Город, расположенный у нижней кромки озера, подобен спруту, щупальца которого опутали весь мир. Он дает и берет, но вместе с деньгами, которые он загребает, в него проникают беспорядки, недовольство, неравенство, тревоги мира, и тогда его сотрясают волнения. Банхофштрассе вдруг покрывается осколками битого стекла, и никто в этом прекрасном, жизнерадостном и совершенно здоровом городе, обильно расцвеченном клумбами тюльпанов, не может объяснить, почему такое случается. Но потрясения проходят, и приметы мировых бурь сокращаются до коротких газетных заметок о том, что в отеле «Хилтон» убит ливанец, что в Клотене арестован итальянский банкир или что в окружной тюрьме повесился подследственный.
Этот подследственный был пожилой немец, которого задержали во время летней проверки дорожного движения: его машина была битком набита серебряными слитками, а он не хотел говорить, откуда они взялись. Возникло предположение о связи с крупной противозаконной операцией по торговле серебром, при раскрытии которой застрелился цюрихский финансовый советник. Расследование затянулось, как затягивается большинство расследований подобного рода, срок предварительного заключения продлили, чтобы, как было сказано, исключить возможность преступного сговора, наступила осень, а дело не прояснилось, тем более что подследственный отказывался давать какие бы то ни было показания, и вот в воскресенье, за неделю до рождества, немец удавился в своей камере. И хотя самоубийство в тюрьме предварительного заключения юристам не по душе — оно дурно влияет на общественное мнение, — в нашем случае оно было принято к сведению с некоторым облегчением. Дело, правда, остается нераскрытым, но со смертью подследственного оно утрачивает актуальность, то, что требовало скорейшего решения, перестает существовать, и если вслед за этим ничего не происходит, то вся история вместе с сопутствующими ей темными обстоятельствами постепенно предается забвению.
И в самом деле, речь об этом человеке зашла только через несколько лет — в разговоре, который я вел с одним прокурором в его рабочем кабинете.
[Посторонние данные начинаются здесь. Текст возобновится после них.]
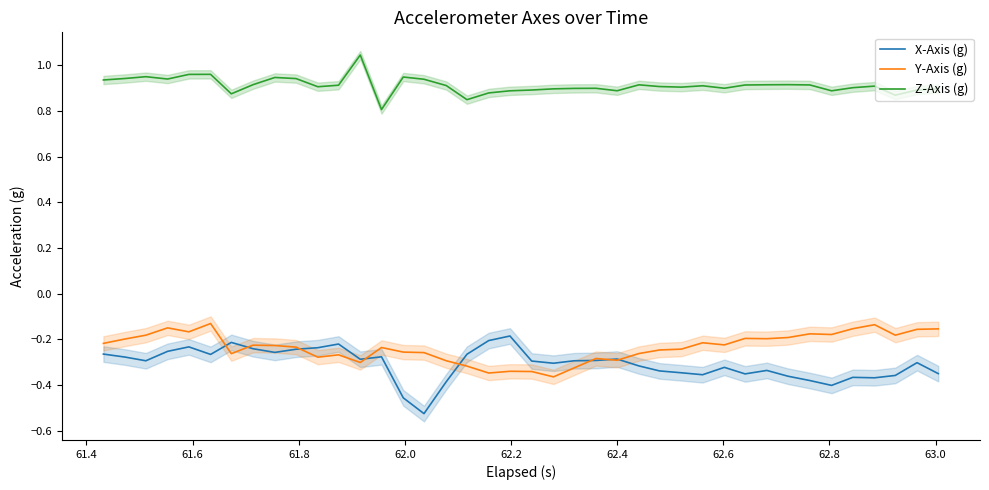

True or false: Z-Axis (g) and Y-Axis (g) intersect in this chart.

False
Прокурор был другом моей юности, в тот день я пришел к нему в связи с правонарушением, случившимся по соседству; он занимался его расследованием.
Когда я рассказал ему все, что знал, мы поболтали немного, обменялись мнениями о своей работе, и я спросил его между прочим, что в его профессии ему в тягость. Признаться, я ожидал, что он заговорит о постоянном соприкосновении с дурными сторонами человеческой натуры, о бесполезности борьбы со злом. Но услышал нечто совсем другое.